SOURCE EXCERPT:
○ ○ ○ ○

It seems tantalizing how close the data brokers are to the big prize. If they could improve the quality of the data, they would have the potential to increase the value to marketers by orders of magnitude. The ability to gather and leverage detailed and accurate information about current and potential customers would allow marketers to better tailor specific advertisements and offers to consumers, target customers for targeted offers, and reduce offers to disinterested customers. As an example, if a company knew a person moved from Florida to Connecticut in September, they might offer the individual cold weather related products. In today’s fast-paced competitive marketplace, micro-marketing and micro-segmentation at the consumer level can provide a competitive advantage, and more accurate data would allow companies to fully utilize this marketing tool, rather than settling for a “better than nothing” improvement or a “spray and pray” mass-marketing approach. While the current quality from these data brokers allows for some directional insights, particularly as the sample size increases, the inaccuracies inhibit the ability to accurately target at the base consumer/household level, forcing continued reliance on less precise consumer segments and categories.
So what can users of Data Brokerage products do while the data quality remains suspect?
Some have referred to Big Data as defined by the three V’s – Volume, Velocity and Variety. We propose a fourth V – for Value – be added to the discussion. Marketers and analysts can have a large variety of data that updates frequently available to them for marketing analytics but having solely those three original V factors will not lead to informative insights and bottom line improvements if the data itself is suspect. Without Value, data brokers or collectors are merely selling directionally correct consumer segment data. We suggest a framework for customers of data brokers to consider when attempting to establish the value of consumer data.

○ ○ ○ ○

PROVIDED DATA:
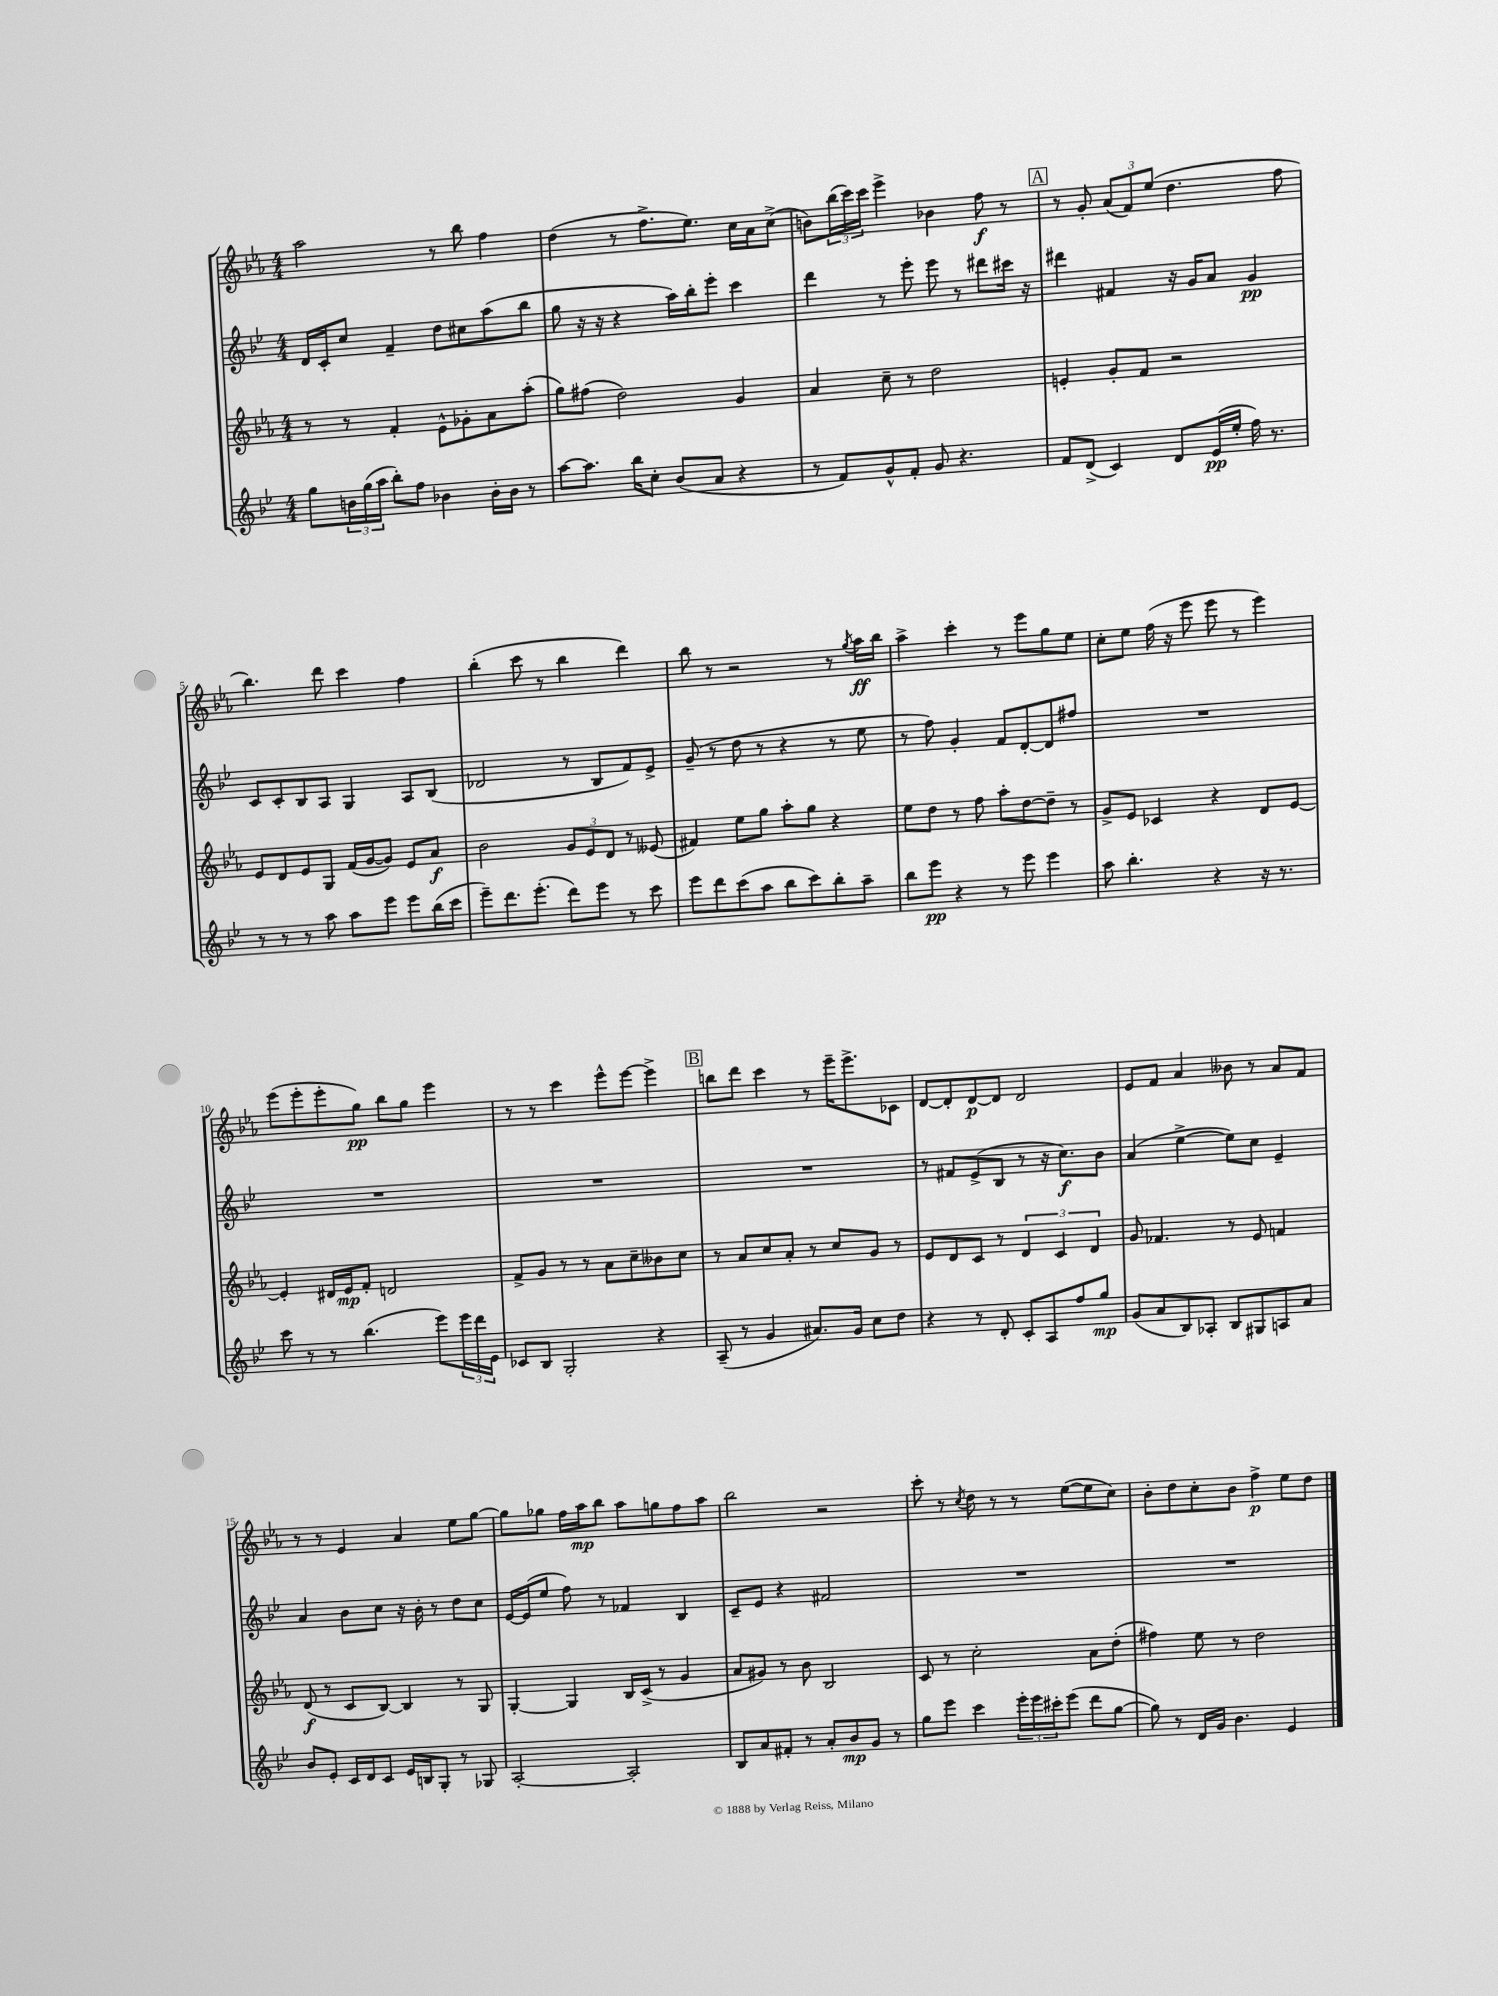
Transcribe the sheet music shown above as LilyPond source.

○ ○ ○ ○

PROBLEMS AND TASKS:
(a) In the data brokers excerpt, what fourth V do the authors propose adding to Volume, Velocity and Variety?
(b) Quote the data brokers excerpt, beginning at the words "Some have referred" and stopping after "of consumer data.".
The listing has no connection to the data brokers excerpt.

OUTPUTS BY TASK:
(a) Value

(b)
Some have referred to Big Data as defined by the three V’s – Volume, Velocity and Variety. We propose a fourth V – for Value – be added to the discussion. Marketers and analysts can have a large variety of data that updates frequently available to them for marketing analytics but having solely those three original V factors will not lead to informative insights and bottom line improvements if the data itself is suspect. Without Value, data brokers or collectors are merely selling directionally correct consumer segment data. We suggest a framework for customers of data brokers to consider when attempting to establish the value of consumer data.